▶ Challenge 1
In the text on decision-making techniques, rewrite the paragraph beginning "Ask for a plain-language mechanism" as a short list that keeps its main facts.

— start Text excerpt —

Use Decision Journals And Premortems
Capture what you believed before the outcome, then imagine in advance how the plan could fail.
- Write the current forecast, assumptions, and confidence level.
- Run a premortem: imagine the plan failed and list why.
- Review the notes later before narrating the outcome.
Run Independent First Passes
Have people write their judgment privately before discussion so the room cannot manufacture agreement too early.
- Collect short independent judgments before open discussion begins.
- Compare where views diverge before anyone starts converging rhetorically.
- Use the differences to structure the discussion rather than to erase them.
Flip The Frame
Restate the same decision in an alternative wording so packaging does not masquerade as evidence.
- Rewrite the choice in neutral language.
- Restate it again from the opposite emotional frame.
- Check whether your preference survived the translation.
Test Explanation Depth
Ask for a plain-language mechanism, a challenge case, and a performance test before treating fluency as understanding.
- Explain the idea without jargon.
- Name one edge case or contrast case that would stress the explanation.
- Identify the task that would demonstrate actual competence.
Separate Threat From Ambiguity
When motives are unclear, require evidence for hostile intent instead of letting ambiguity collapse directly into threat.
- Describe the observed behavior without loading intent into the wording.
- List at least two non-hostile explanations that still fit.
- State what additional evidence would justify the harsher interpretation.
Trace The Source Chain
Separate original support from repetition and uptake before treating a widely circulated claim as well established.
- Find the earliest evidential source you can locate.
- Count independent sources separately from retellings.
- Ask what replacement explanation should exist if the first frame turns out to be wrong.
Run A Blind First Pass
Evaluate the core options once before the recommendation, popularity signal, or decoy comparison is allowed to steer you.
- State the target criterion in plain language.
- Compare the core options before viewing the recommendation or dominated extra option.
- Only then reveal the extra framing cues and note what changed.
Preserve The Original Tradeoff
Record the real conflict, tradeoff, and rejected alternatives before memory and self-justification begin polishing the story.
- Write the strongest case for the option you rejected or the commitment now in tension.
- State what evidence or values were genuinely pulling in opposite directions.
- Revisit that record before retelling why the final path was obviously right.

— end Text excerpt —
— start Data in this exercise —

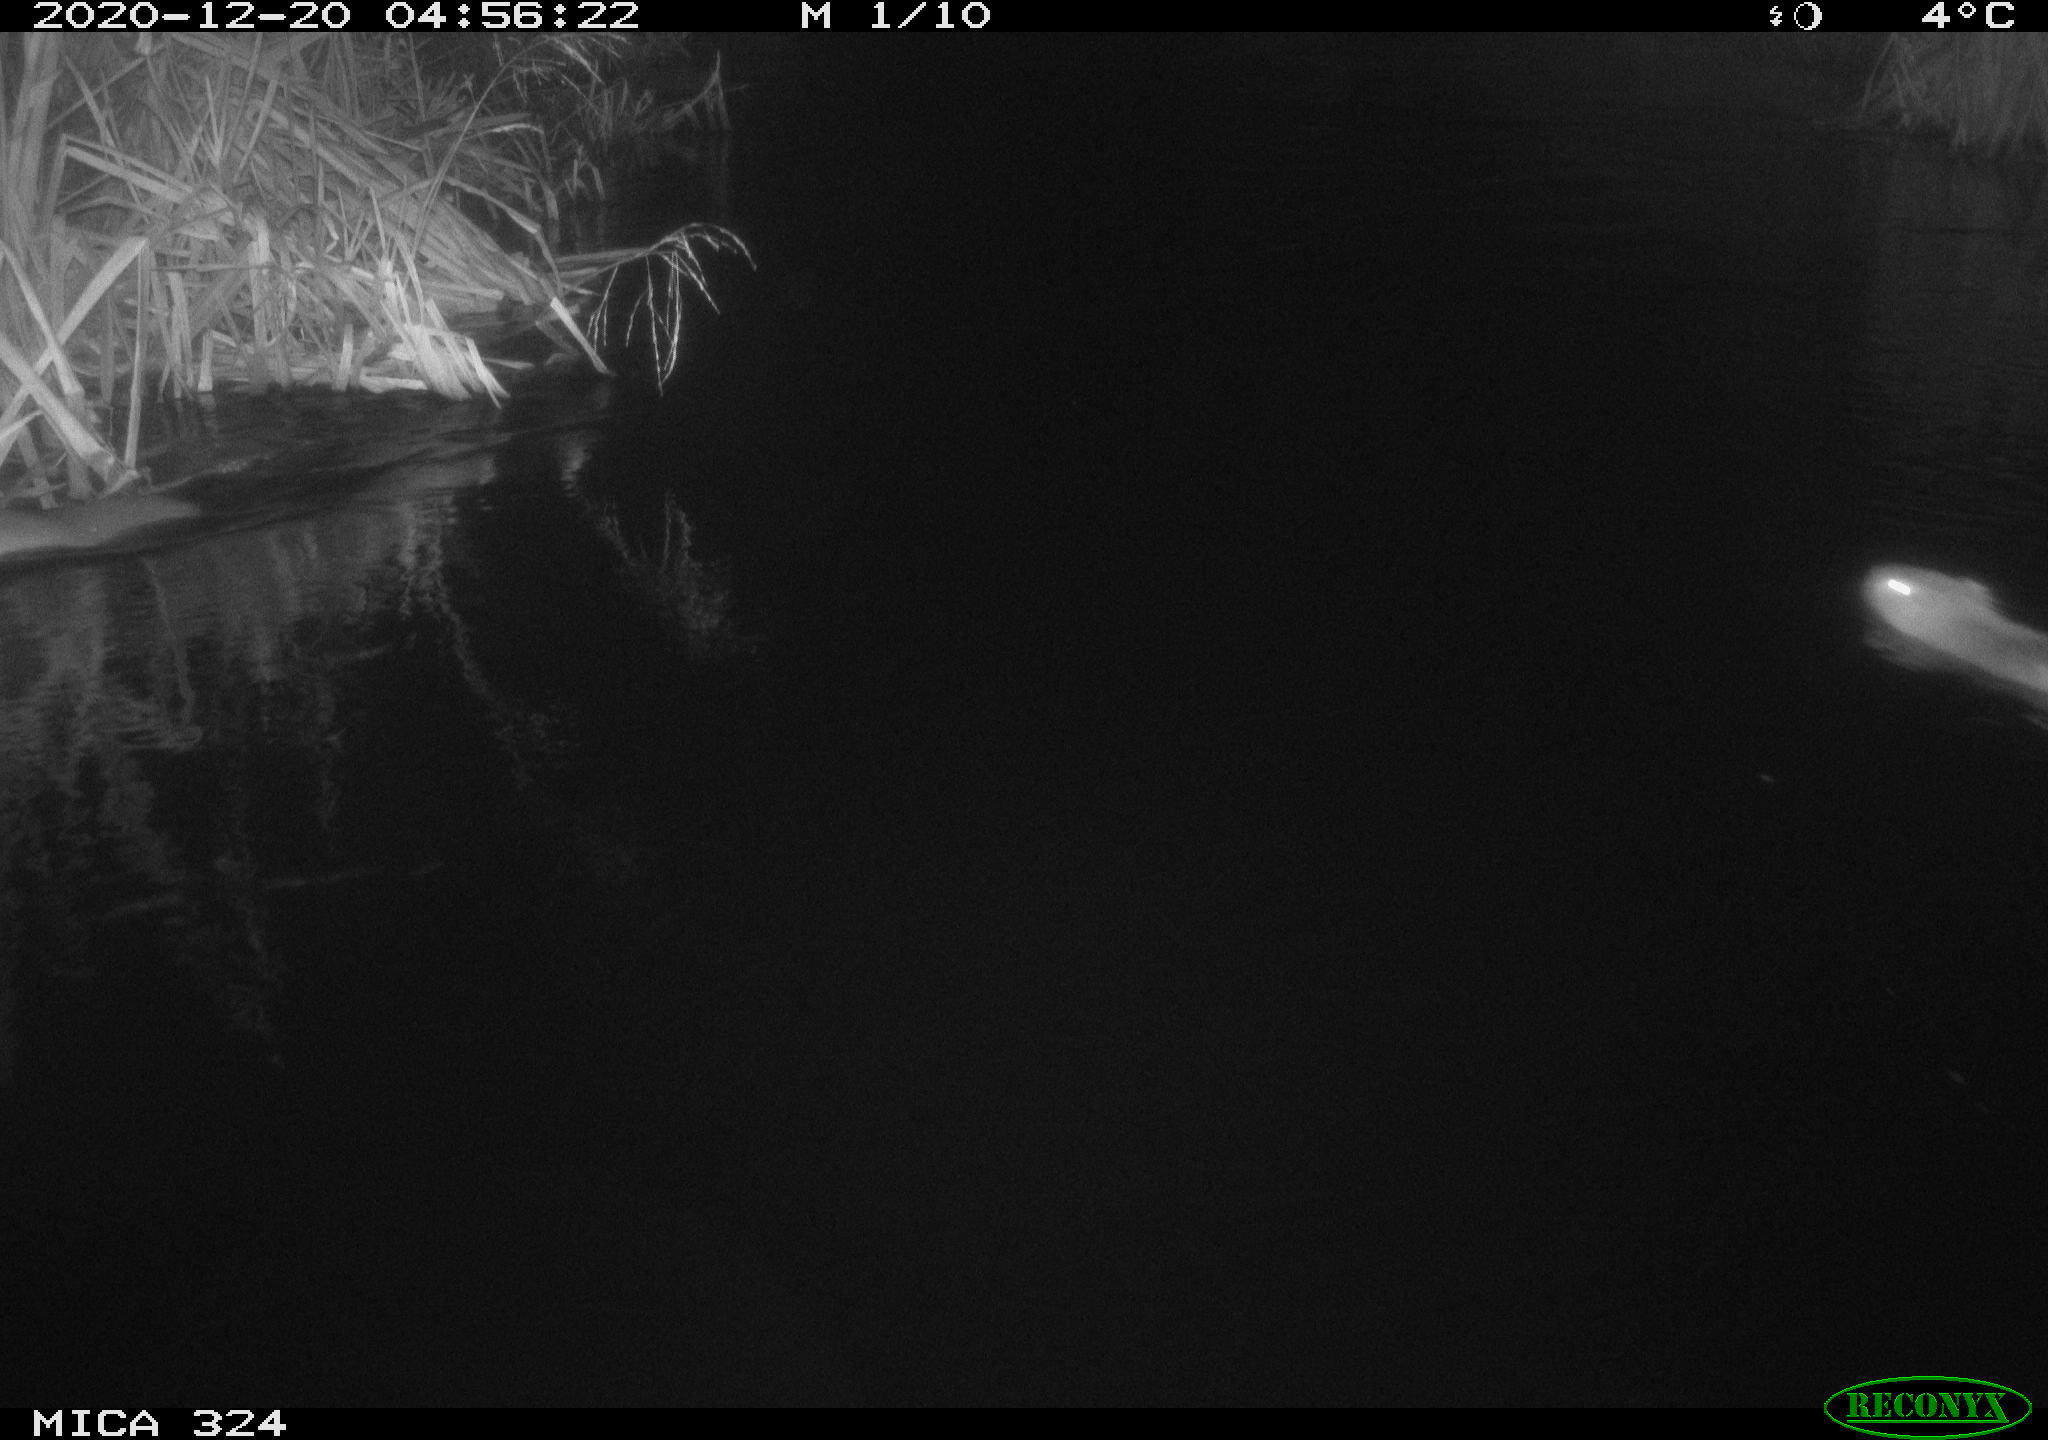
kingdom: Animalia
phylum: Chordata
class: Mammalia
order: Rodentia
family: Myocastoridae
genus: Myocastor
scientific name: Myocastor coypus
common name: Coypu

— end Data in this exercise —

▶ Challenge 2
Reproduce the stretch of the listing from the line containing "class: Mammalia" through the end of the listing.

▶ Final result 1
Before treating fluency as understanding, ask for:
- a plain-language mechanism
- a challenge case
- a performance test

▶ Final result 2
class: Mammalia
order: Rodentia
family: Myocastoridae
genus: Myocastor
scientific name: Myocastor coypus
common name: Coypu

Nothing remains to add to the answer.